Re: [PATCH 02/13] iommu: Introduce Interface for IOMMU TLB Flushing

From: Will Deacon
Date: Thu Aug 17 2017 - 12:32:39 EST


Hi Joerg,

I really like the idea of this, but I have a couple of questions and
comments below.

On Thu, Aug 17, 2017 at 02:56:25PM +0200, Joerg Roedel wrote:
> From: Joerg Roedel <jroedel@xxxxxxx>
>
> With the current IOMMU-API the hardware TLBs have to be
> flushed in every iommu_map(), iommu_map_sg(), and
> iommu_unmap() call.
>
> For unmapping large amounts of address space, like it
> happens when a KVM domain with assigned devices is
> destroyed, this causes thousands of unnecessary TLB flushes
> in the IOMMU hardware because the unmap call-back runs for
> every unmapped physical page.
>
> With the TLB Flush Interface introduced here the need to
> clean the hardware TLBs is removed from the iommu_map/unmap
> functions.
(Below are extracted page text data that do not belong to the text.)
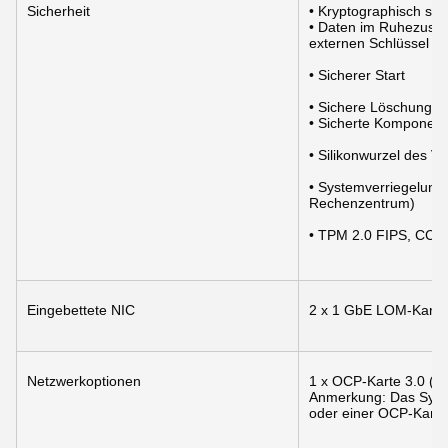
Sicherheit
• Kryptographisch sig
• Daten im Ruhezustan
externen Schlüssel m
• Sicherer Start
• Sichere Löschung
• Sicherte Komponent
• Silikonwurzel des V
• Systemverriegelung 
Rechenzentrum)
• TPM 2.0 FIPS, CC-TC
Eingebettete NIC
2 x 1 GbE LOM-Karte 
Netzwerkoptionen
1 x OCP-Karte 3.0 (op
Anmerkung: Das System
oder einer OCP-Karte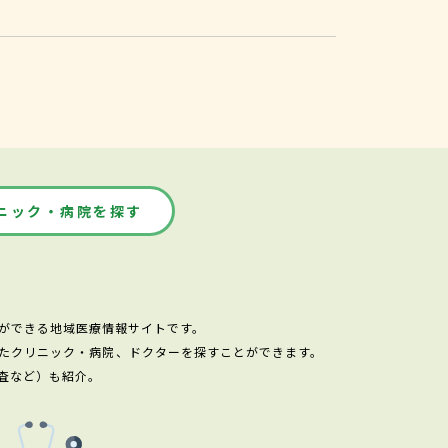
ニック・病院を探す
ができる地域医療情報サイトです。
たクリニック・病院、ドクターを探すことができます。
査など）も紹介。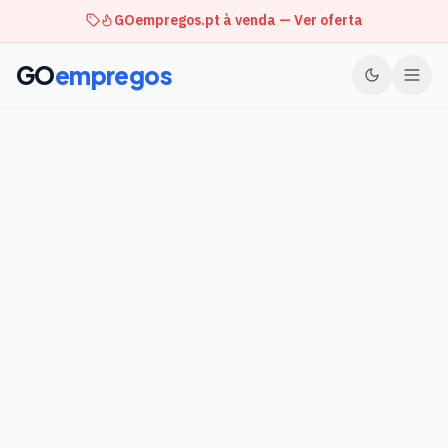
GOempregos.pt à venda — Ver oferta
GO
empregos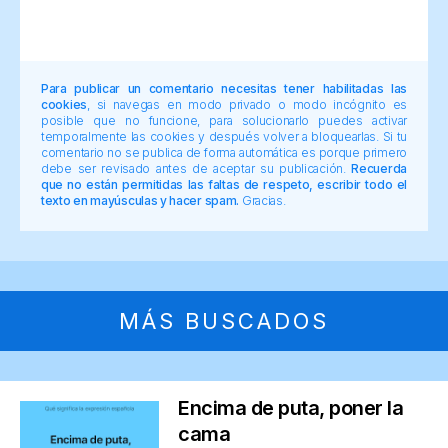
Para publicar un comentario necesitas tener habilitadas las
cookies
, si navegas en modo privado o modo incógnito es
posible que no funcione, para solucionarlo puedes activar
temporalmente las cookies y después volver a bloquearlas. Si tu
comentario no se publica de forma automática es porque primero
debe ser revisado antes de aceptar su publicación.
Recuerda
que no están permitidas las faltas de respeto, escribir todo el
texto en mayúsculas y hacer spam.
Gracias.
MÁS BUSCADOS
Encima de puta, poner la
cama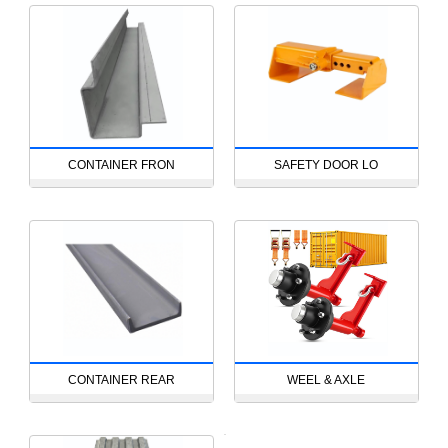
CONTAINER FRON
SAFETY DOOR LO
CONTAINER REAR
WEEL & AXLE
53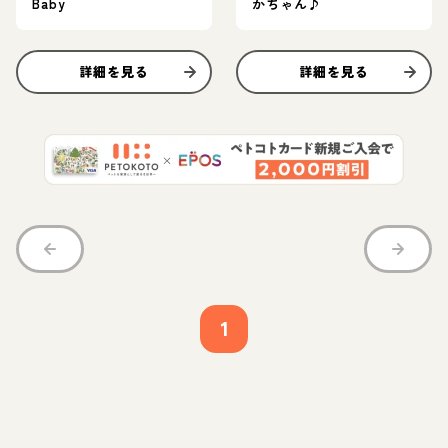
Baby
かちゃん♪
詳細を見る
詳細を見る
1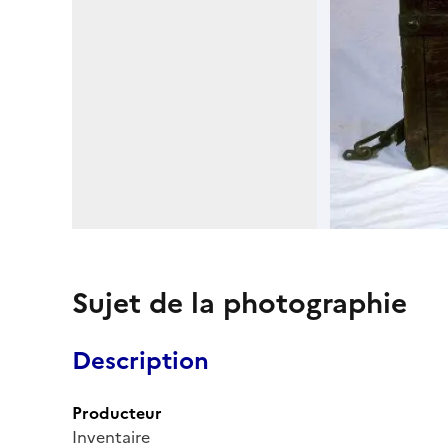
Sujet de la photographie
Description
Producteur
Inventaire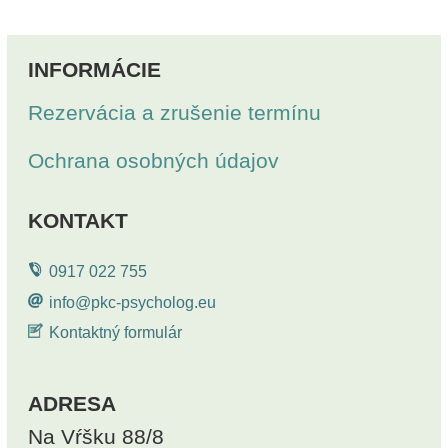
INFORMÁCIE
Rezervácia a zrušenie termínu
Ochrana osobných údajov
KONTAKT
0917 022 755
info@pkc-psycholog.eu
Kontaktný formulár
ADRESA
Na Vŕšku 88/8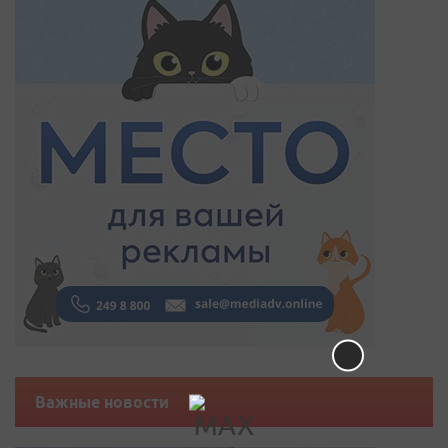
Важные новости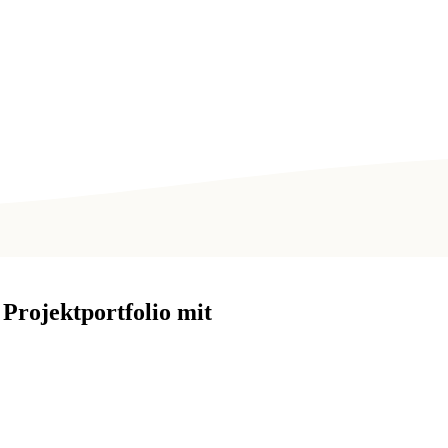
 Projektportfolio mit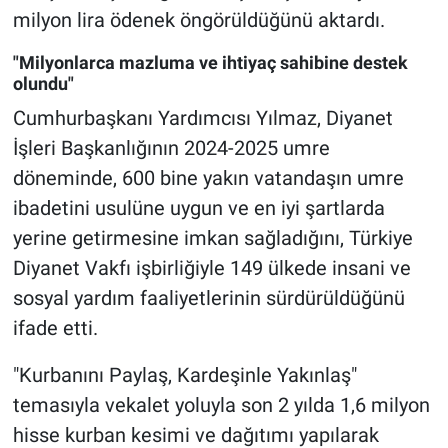
milyon lira ödenek öngörüldüğünü aktardı.
"Milyonlarca mazluma ve ihtiyaç sahibine destek
olundu"
Cumhurbaşkanı Yardımcısı Yılmaz, Diyanet
İşleri Başkanlığının 2024-2025 umre
döneminde, 600 bine yakın vatandaşın umre
ibadetini usulüne uygun ve en iyi şartlarda
yerine getirmesine imkan sağladığını, Türkiye
Diyanet Vakfı işbirliğiyle 149 ülkede insani ve
sosyal yardım faaliyetlerinin sürdürüldüğünü
ifade etti.
"Kurbanını Paylaş, Kardeşinle Yakınlaş"
temasıyla vekalet yoluyla son 2 yılda 1,6 milyon
hisse kurban kesimi ve dağıtımı yapılarak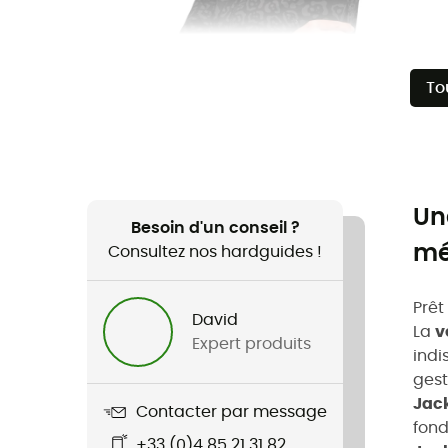
To
Un
Besoin d'un conseil ?
mé
Consultez nos hardguides !
Prêt
David
La
v
Expert produits
indi
gest
Jac
Contacter par message
fond
+33 (0)4 85 21 31 82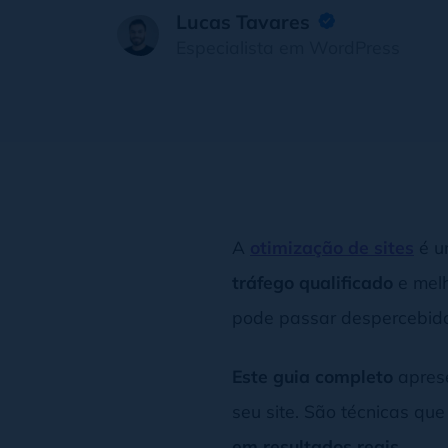
Lucas Tavares
Especialista em WordPress
A
otimização de sites
é u
tráfego qualificado
e mel
pode passar despercebid
Este guia completo
aprese
seu site. São técnicas q
em resultados reais
.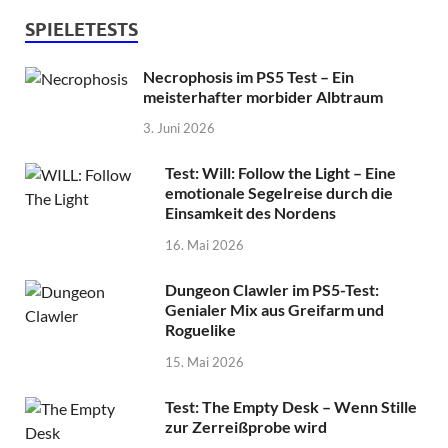
SPIELETESTS
Necrophosis im PS5 Test – Ein
meisterhafter morbider Albtraum
3. Juni 2026
Test: Will: Follow the Light – Eine
emotionale Segelreise durch die
Einsamkeit des Nordens
16. Mai 2026
Dungeon Clawler im PS5-Test:
Genialer Mix aus Greifarm und
Roguelike
15. Mai 2026
Test: The Empty Desk – Wenn Stille
zur Zerreißprobe wird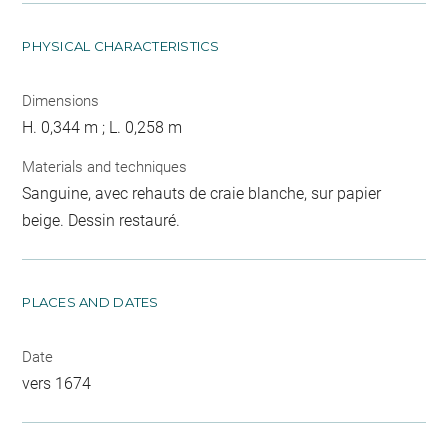
PHYSICAL CHARACTERISTICS
Dimensions
H. 0,344 m ; L. 0,258 m
Materials and techniques
Sanguine, avec rehauts de craie blanche, sur papier
beige. Dessin restauré.
PLACES AND DATES
Date
vers 1674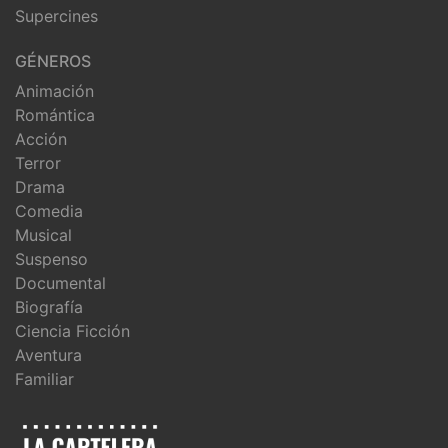
Supercines
GÉNEROS
Animación
Romántica
Acción
Terror
Drama
Comedia
Musical
Suspenso
Documental
Biografía
Ciencia Ficción
Aventura
Familiar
Users now have to explicitly call these functions
> to sync the page-table changes to the hardware.
>
> Three functions are introduced:
>
> * iommu_flush_tlb_all() - Flushes all TLB entries
> associated with that
> domain. TLBs entries are
> flushed when this function
> returns.
>
> * iommu_tlb_range_add() - This will add a given
> range to the flush queue
> for this domain.
>
> * iommu_tlb_sync() - Flushes all queued ranges from
> the hardware TLBs. Returns when
> the flush is finished.
>
> The semantic of this interface is intentionally similar to
> the iommu_gather_ops from the io-pgtable code.
>
> Additionally, this patch introduces synchronized versions of
> the iommu_map(), iommu_map_sg(), and iommu_unmap()
> functions. They will be used by current users of the
> IOMMU-API, before they are optimized to the unsynchronized
> versions.
>
> Cc: Alex Williamson <alex.williamson@xxxxxxxxxx>
> Cc: Will Deacon <will.deacon@xxxxxxx>
> Cc: Robin Murphy <robin.murphy@xxxxxxx>
> Signed-off-by: Joerg Roedel <jroedel@xxxxxxx>
> ---
> drivers/iommu/iommu.c | 26 +++++++++++++++++
> include/linux/iommu.h | 80 ++++++++++++++++++++++++++++++++++++++++++++++++++-
> 2 files changed, 105 insertions(+), 1 deletion(-)
>
> diff --git a/drivers/iommu/iommu.c b/drivers/iommu/iommu.c
> index 3f6ea16..816e248 100644
> --- a/drivers/iommu/iommu.c
> +++ b/drivers/iommu/iommu.c
> @@ -527,6 +527,8 @@ static int iommu_group_create_direct_mappings(struct iommu_group *group,
>
> }
>
> + iommu_flush_tlb_all(domain);
> +
> out:
> iommu_put_resv_regions(dev, &mappings);
>
> @@ -1556,6 +1558,18 @@ int iommu_map(struct iommu_domain *domain, unsigned long iova,
> }
> EXPORT_SYMBOL_GPL(iommu_map);
>
> +int iommu_map_sync(struct iommu_domain *domain, unsigned long iova,
> + phys_addr_t paddr, size_t size, int prot)
> +{
> + int ret = iommu_map(domain, iova, paddr, size, prot);
> +
> + iommu_tlb_range_add(domain, iova, size);
> + iommu_tlb_sync(domain);

Many IOMMUs don't need these callbacks on ->map operations, but they won't
be able to distinguish them easily with this API. Could you add a flags
parameter or something to the iommu_tlb_* functions, please?

> +
> + return ret;
> +}
> +EXPORT_SYMBOL_GPL(iommu_map_sync);
> +
> size_t iommu_unmap(struct iommu_domain *domain, unsigned long iova, size_t size)
> {
> size_t unmapped_page, unmapped = 0;
> @@ -1608,6 +1622,18 @@ size_t iommu_unmap(struct iommu_domain *domain, unsigned long iova, size_t size)
> }
> EXPORT_SYMBOL_GPL(iommu_unmap);
>
> +size_t iommu_unmap_sync(struct iommu_domain *domain,
> + unsigned long iova, size_t size)
> +{
> + size_t ret = iommu_unmap(domain, iova, size);
> +
> + iommu_tlb_range_add(domain, iova, size);
> + iommu_tlb_sync(domain);

I think we will struggle to implement this efficiently on ARM SMMUv3. The
way invalidation works there is that there is a single in-memory command
queue into which we can put TLB invalidation commands (they are inserted
under a lock). These are then processed asynchronously by the hardware, and
you can complete them by inserting a SYNC command and waiting for that to
be consumed by the SMMU. Sounds like a perfect fit, right?

The problem is that we want to add those invalidation commands as early
as possible, so that they can be processed by the hardware concurrently
with us unmapping other pages. That means adding the invalidation commands
in the ->unmap callback and not bothering to implement ->iotlb_range_add
callback at all. Then, we will do the sync in ->iotlb_sync. This falls
apart if somebody decides to use iommu_flush_tlb_all(), where we would
prefer not to insert all of the invalidation commands in unmap and instead
insert a single invalidate-all command, followed up with a SYNC.

In other words, we really need the information about the invalidation as
part of the unmap call.

Any ideas?

Will